Marsh claims that Bowers’ radical Christian interpretation was what drove his activities. This was a worldview many of Bowers’ contemporaries from the South hadn’t even considered accepting. This worldview may have been what he used to execute the Mississippi Burning murders. It was also a worldview that likely helped fuel his racial animus toward federal law enforcement, thereby motivating him to plot the murders of James Chaney, Michael Schwerner and Andrew Goodman.

Vernon Dahmer was killed and he was convicted.

Two carloads of KKK members stormed from Jones County after Vernon Dahmer (a farmer and voter rights advocate) announced that his grocery store would be collecting poll taxes. They came to kill Dahmer and his family for their efforts to register voters.

Bowers, the imperial wizard of a Klan faction, was charged with ordering the murder. In 1998, he was found guilty.

Vernon Dahmer was an activist for civil rights, and he was killed in a firebomb attack by KKK members. He was sentenced to life imprisonment for one murder charge.

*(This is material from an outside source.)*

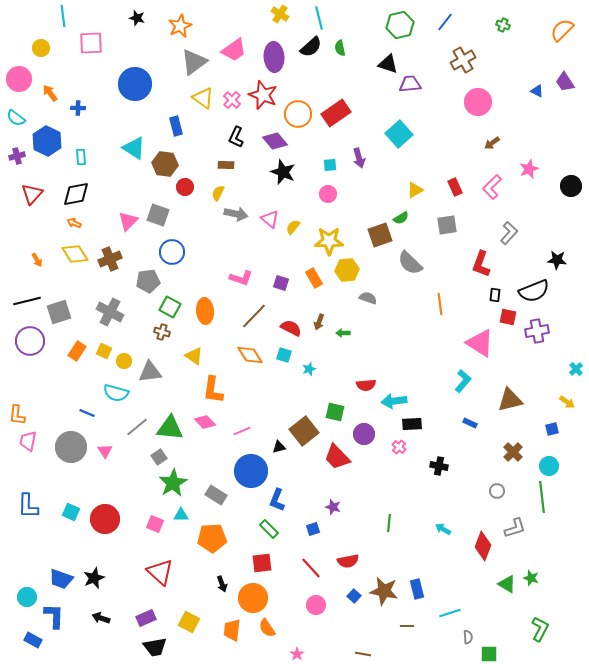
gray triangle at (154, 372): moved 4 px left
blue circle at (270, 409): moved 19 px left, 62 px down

For the next thirty-two years, Dahmer’s family and supporters fought for justice, reopening the case in 1991 with the help of investigative journalist Jerry Mitchell. It was a long and hard fight, but the family finally received justice for their husband. Four trials resulted in mistrials, and then in 1998, after a second trial, Bowers was finally convicted.

He was a member of the White Knights of the Ku Klux Klan

Bowers, who was the co-founder of the Ku Klux Klan’s White Knights of the Ku Klux Klan in 1964, was the Imperial Wizard of the White Knights of the Ku Klux Klan. Two murders of Mississippi civil rights workers were committed by him: James Chaney’s, Andrew Goodman’s and Michael Schwerners in Neshoba county in 1964 and 1966 respectively.

In addition, he was involved in the destruction of 44 black churches as well as the violence that broke out during Freedom Summer’s voter registration campaign. These crimes were convicted in 1998, and he was sentenced to life imprisonment.

Bowers’ Christian Identity early theology likely had a significant influence on his actions. The vision of the group was to establish a racial holy conflict that would invalidate Jews and render them “imposters”, who were not entitled to exist in this country.

He was an associate of the KKK

Bowers, who was the Grand Dragon of the Mississippi Original Knights of the KKK and was appointed by Imperial Wizard Roy Davis to this position. After the breakup of the Original Knights in 1964, he co-founded the White Knights of the KKK and became its first Imperial Wizard.

He was responsible for the murders of civil rights activists in southern Mississippi, including the firebombing of the home of Vernon Dahmer in 1962. Bowers was convicted in 1998 and sentenced to life imprisonment.

The early evidence that Bowers was influenced by Christian Identity suggests that he intended to use the Mississippi Burning killings as an entry point into the type of cycle of violence Swift followers believed would escalate to an end-times race war. He also planned to target Jewish targets, something that made little sense outside of his religious impulse.

While the KKK was a reactionary group, some Klansmen had genuine political goals. Many of them voted for social changes and supported expanded roads construction and prohibition enforcement.